素行 逆ぎれする夫
2013年3月28日 カテゴリー:調査記
浮気を突き詰めると、必ず夫は逆ぎれをします。
暴力をふるうこともあって、そばにいる子供へも大きな声で怒鳴りつけます。
その状況証拠を掴んだ時に、ほとんどの方がその場で浮気を認めさせようと話し合いをしますが、夫はただ携帯を勝手に見たことに激怒し、その話し合いは何度も修羅場になっていしまいます。
「どこに証拠がある」
と言われ、まだ小さな子供がいる方は子育てが大変な時に、家が片付いていない、料理が手抜きだと家事の全てを指摘して、今までは日々の暮らしを互いに納得しながら生活していたのに、夫も突然に声高に叫びはじめます。

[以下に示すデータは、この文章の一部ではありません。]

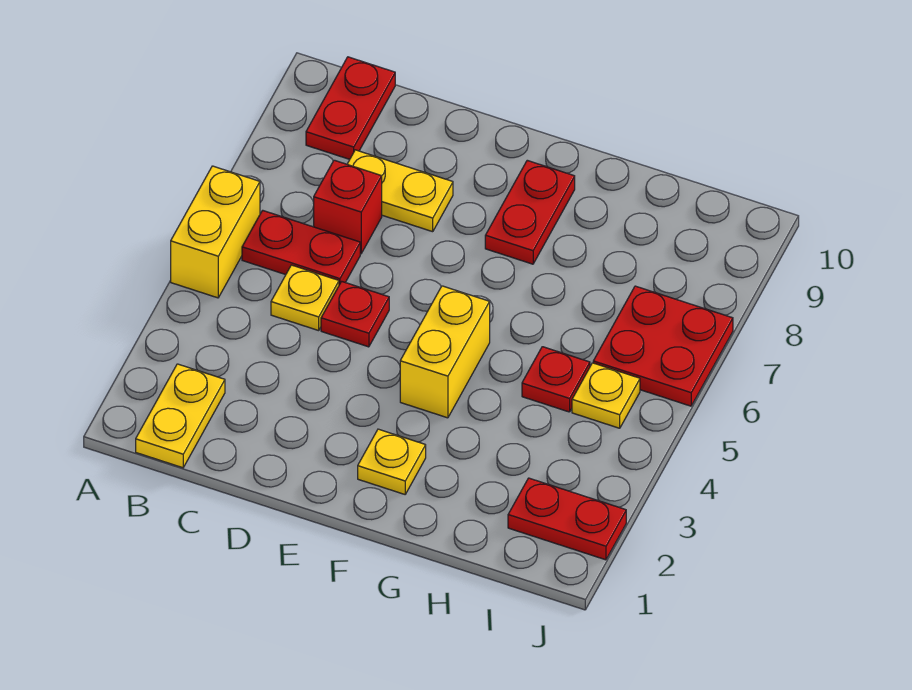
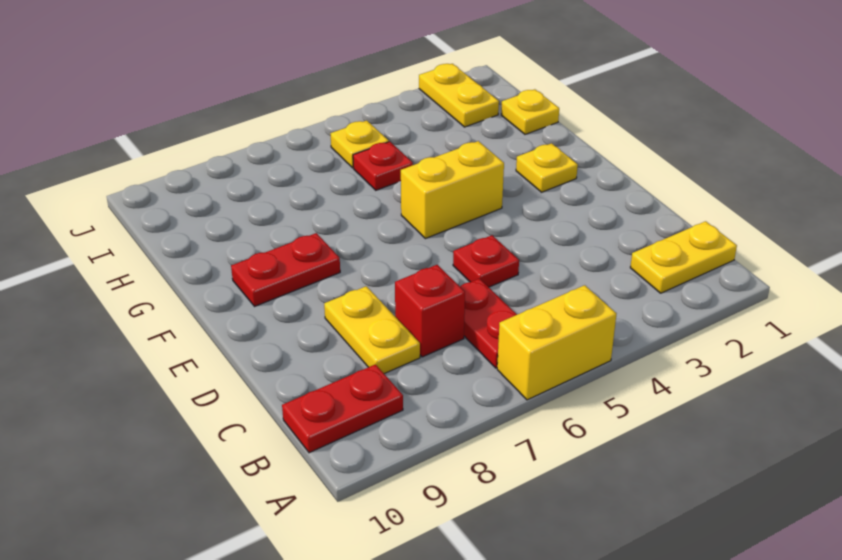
yellow plate C5 level 1 -> yellow plate H1 level 1
red plate I2:J2 level 1 -> yellow plate I2:J2 level 1
red plate I6:J7 level 1 -> none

その叫びは浮気問題だけでなく、夫婦お互いに終わりなき戦いへとなって行き、何も変わらないことに疲れ果て、時を超えると一切お互いに話をしなくなり、沈黙の時間の中で心の中を知ろうとしていきます。
浮気に悩まされている方の多くから聞かされるお話は、浮気だけのことではなく、その結婚までの紆余曲折、親族との関わり方や夫の長年にわたる冷たい仕打ちなど、これまでの結婚生活の全てが入り混じっています。
「あなたのことを愛している」
「私にはあなたしかいないのです」
「彼女と会うことが私は辛くてたまらないのです」
ただそう言えたなら、夫も叫び続ける妻の姿だけでなく、愛しているからこそ怒りをぶつけ続けている心の内に気がついてくれるのではないかと、そう思ってならないのです。
かつて人間は字を知らない時代に、気持ちを石で現わしたと言います。
大きな石、小さな石、黒い石、とがった石、丸い石と。
遠く離れた相手の心に伝えるために、気持ちを現わす石を探し、受け取った相手はその石に触れ、撫でさすりながら、その心を知ります。
この石文はもっと生きることに過酷だった時代、人が動物的に最も敏感だった時代に、一体誰にどんな気持ちを伝えたのだろうか。
依頼人の方と出会い、その流れる涙を見て、気持ちの中に隠された愛情の深さにいつも気づかされます。その帰り道、思わず私は路傍の石を探してしまいそうになってしまう。
時として本当の気持ちを言葉に伝えることの難しさ。
この石文のように苦しみを、悲しみを、愛情を、静かにしっかりと伝えられたら。
どれだけいいのだろうと思いながら。